Another critical area to review in the PACU is the ability of the staff to keep all patients in their direct line of sight throughout the patient's entire stay in the PACU. Patient privacy does not trump the need for staff to be able to visually observe a patient in the immediate postoperative period at all times, and some facilities have banned the use of privacy curtains during the immediate postoperative period. Although it would be surprising if the PACU staff used a privacy curtain for a pediatric patient, it might have been possible that the PACU staff member was using the privacy curtain to tend to an adult patient in the adjacent cubicle, which would have prevented other staff members from having this pediatric patient in their direct view at all times. Each facility should review their use of privacy curtains in the PACU and ensure that if they are used, they are used cautiously and infrequently.
It is unclear from the case described to know whether the patient was monitored appropriately during his stay in the PACU. Professional associations, such as the American Society of Anesthesiologists and American Society of PeriAnesthesia Nurses have established guidelines for post-anesthesia monitoring. It would be surprising if the county hospital did not adhere to these national guidelines. Postanesthesia monitoring guidelines include, among other elements: re-evaluation of the patient by the anesthesia care team upon admission to the PACU with a verbal report to the PACU nurse; initial assessment of the patient upon PACU arrival; and continual monitoring of oxygenation (quantitative method such as pulse oximetry), ventilation, circulation, level of consciousness, and temperature. According to the ASPAN, the pediatric population requires special consideration for the assessment of the pediatric respiratory system and subsequent airway management, pain management, pediatric-specific surgical procedures, and illnesses. This assessment would require consultation with the anesthesia provider to determine if the standard post-anesthesia monitoring guidelines were appropriate for this 3-year-old patient, given his medical history, age, and surgical procedure. Another unknown element that might change the manner in which this patient was monitored was whether the patient received any pain medications during his stay in the PACU. Certainly, due to the potential for respiratory depression after pain medication, closer monitoring, including a 1:1 staff-patient ratio, might have been in order.

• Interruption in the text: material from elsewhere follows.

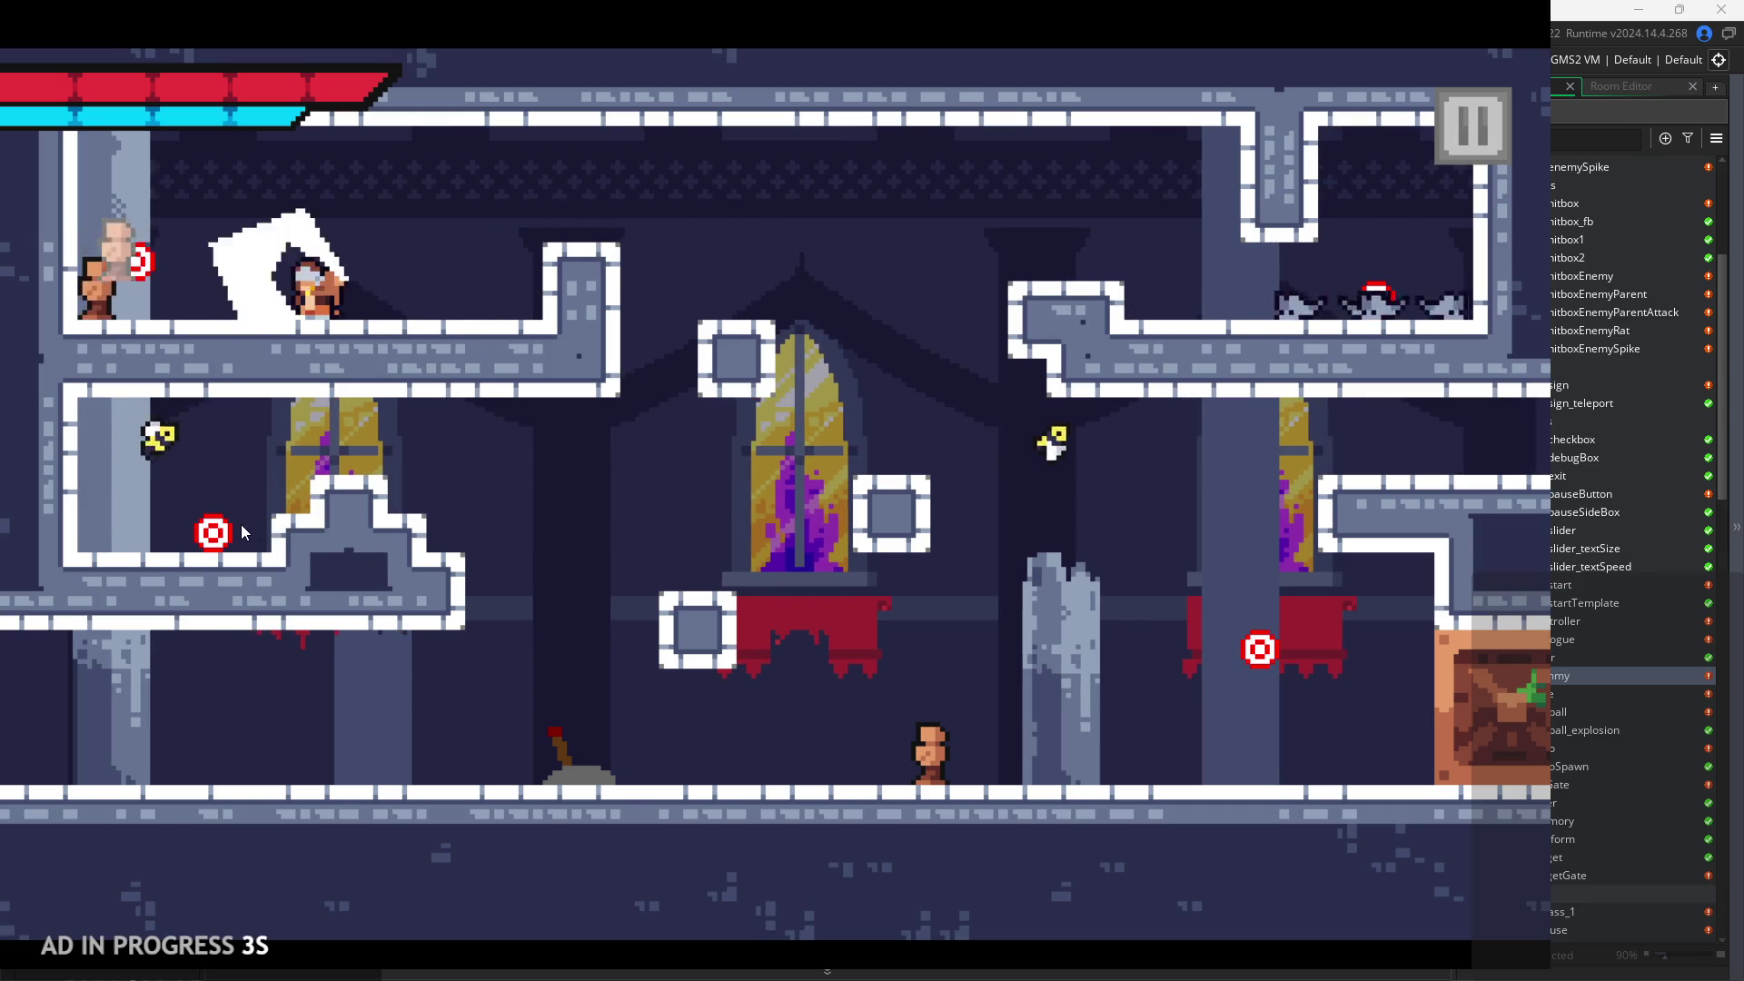
{"action": "key", "text": "Left"}
{"action": "key", "text": "x"}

The PACU is a fast-paced, high-risk specialty area. Patients flow in steadily and are discharged in stable condition within a few of hours after arrival. At times, patient care in the PACU can seem to be almost routine, which is when staff might become complacent with policies and practices. This is the time when errors, either human or situational, can occur. It is important to recognize the need for ongoing surveillance and monitoring of patient care processes, not only in the PACU, but throughout the healthcare facility. Routine risk assessments will assist staff with keeping patient safety at the forefront of their everyday practice and prevent an adverse event that will forever impact the life of a patient and his family.
Reference
12L-013-761. Circuit Court of Cook County (IL).